(Excerpt begins)

Skip to content

HSM & KMS

HSM vs KMS

HSM KMS
Main Use Case Key storage Create & manage crypto keys
Tenancy Single-tenant HW Multi-tenant HW
Compliance FIPS 140-2 Level 3 FIPS 140-2 Level 2
Master Key Managed by customers only Managed by AWS KMS
Ciphers symm/asymm symm only
HA managed by customer managed by AWS
Regional Availability Select regions All regions (keys are regional)
Pricing Hourly By API calls and keys

Cloud HSM

Description
  • Key storage by making Hardware Security Modules (HSM) available in AWS
  • Dedicated hardware HSM appliances, not multi-tenant
  • FIPS 140-2 (level 3) compliant
Setup
  • Inside a VPC, in the region required
  • A private subnet for the HSM
  • An EC2 instance (control instance), in public subnet, with the cloudhsm_mgmt_util & key_mgmt_util tools
  • Recommended config = 2HSMs in HA

  • Setup process
    1. Create a VPC + Private & Public Subnet
    2. Create the HSM Cluster
    3. Verify HSMidentity
    4. Initialize the Cluster
    5. Launch a client instance && install the client
    6. Activate the cluster
    7. Setup users (HSM users authenticate with username + password)
    8. Generate keys
Tampering
  • If CloudHSM detects physical tampering —> destroys keys
  • 5 failed attempts to access an HSM partition as Crypto Office (CO) —> HSM appliance erases itself
  • 5 failed attempts to access an HSM with Crypto User (CU) creds —> user locked and must be unlocked by a CO

KMS

General Info

Description
  • Managed service to create and control encryption keys (AES-256)
  • Uses HSMs to protect the security of keys
  • Hardware shared across multi tenant
Location
  • KMS can be found under IAM (Encryption Keys)
  • IAM itself is global, but encryption keys are local to a specified region
  • Services using the key must be in the same region

CMK

Keys

Key Type Description
CUSTOMER MASTER KEY (CMK)

(Excerpt ends)
(Records provided begins)

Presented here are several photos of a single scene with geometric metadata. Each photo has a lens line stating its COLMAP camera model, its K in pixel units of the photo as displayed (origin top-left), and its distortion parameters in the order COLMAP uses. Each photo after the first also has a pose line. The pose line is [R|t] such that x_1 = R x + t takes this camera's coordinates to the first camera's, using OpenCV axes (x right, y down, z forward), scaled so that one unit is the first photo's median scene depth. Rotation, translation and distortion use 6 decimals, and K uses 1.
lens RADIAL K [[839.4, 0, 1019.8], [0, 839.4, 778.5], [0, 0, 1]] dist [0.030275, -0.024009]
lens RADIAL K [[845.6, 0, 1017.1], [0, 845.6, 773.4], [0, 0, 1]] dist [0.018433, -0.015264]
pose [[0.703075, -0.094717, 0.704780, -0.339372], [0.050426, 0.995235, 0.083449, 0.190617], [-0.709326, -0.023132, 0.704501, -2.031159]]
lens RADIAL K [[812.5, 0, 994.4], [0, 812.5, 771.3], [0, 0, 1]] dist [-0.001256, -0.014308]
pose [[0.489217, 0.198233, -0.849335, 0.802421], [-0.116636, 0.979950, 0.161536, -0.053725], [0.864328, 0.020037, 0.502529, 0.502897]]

(Records provided ends)

Copy word for word the stretch of the HSM and KMS notes from "Skip to content" through "(keys are regional)". The listing is separate material and has nothing to do with the HSM and KMS notes.

Skip to content

HSM & KMS

HSM vs KMS

HSM KMS
Main Use Case Key storage Create & manage crypto keys
Tenancy Single-tenant HW Multi-tenant HW
Compliance FIPS 140-2 Level 3 FIPS 140-2 Level 2
Master Key Managed by customers only Managed by AWS KMS
Ciphers symm/asymm symm only
HA managed by customer managed by AWS
Regional Availability Select regions All regions (keys are regional)